Start of Supplied records

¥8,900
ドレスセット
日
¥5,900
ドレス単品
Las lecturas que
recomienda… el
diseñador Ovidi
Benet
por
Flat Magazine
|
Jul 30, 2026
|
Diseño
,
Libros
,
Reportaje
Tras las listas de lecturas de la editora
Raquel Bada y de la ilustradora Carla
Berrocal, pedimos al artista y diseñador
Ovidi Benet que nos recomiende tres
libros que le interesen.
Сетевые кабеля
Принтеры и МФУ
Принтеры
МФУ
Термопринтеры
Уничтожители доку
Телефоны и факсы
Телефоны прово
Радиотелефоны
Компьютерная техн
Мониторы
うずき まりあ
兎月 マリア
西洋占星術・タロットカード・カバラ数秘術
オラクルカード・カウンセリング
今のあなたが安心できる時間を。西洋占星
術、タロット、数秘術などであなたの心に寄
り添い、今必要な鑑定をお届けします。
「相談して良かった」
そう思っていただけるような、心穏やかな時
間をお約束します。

End of Supplied records

→ **Exercise**
Up to and including the last line above, starting with the line that contains "Принтеры и МФУ", return each line exactly and nothing else.

→ **Response area**
Принтеры и МФУ
Принтеры
МФУ
Термопринтеры
Уничтожители доку
Телефоны и факсы
Телефоны прово
Радиотелефоны
Компьютерная техн
Мониторы
うずき まりあ
兎月 マリア
西洋占星術・タロットカード・カバラ数秘術
オラクルカード・カウンセリング
今のあなたが安心できる時間を。西洋占星
術、タロット、数秘術などであなたの心に寄
り添い、今必要な鑑定をお届けします。
「相談して良かった」
そう思っていただけるような、心穏やかな時
間をお約束します。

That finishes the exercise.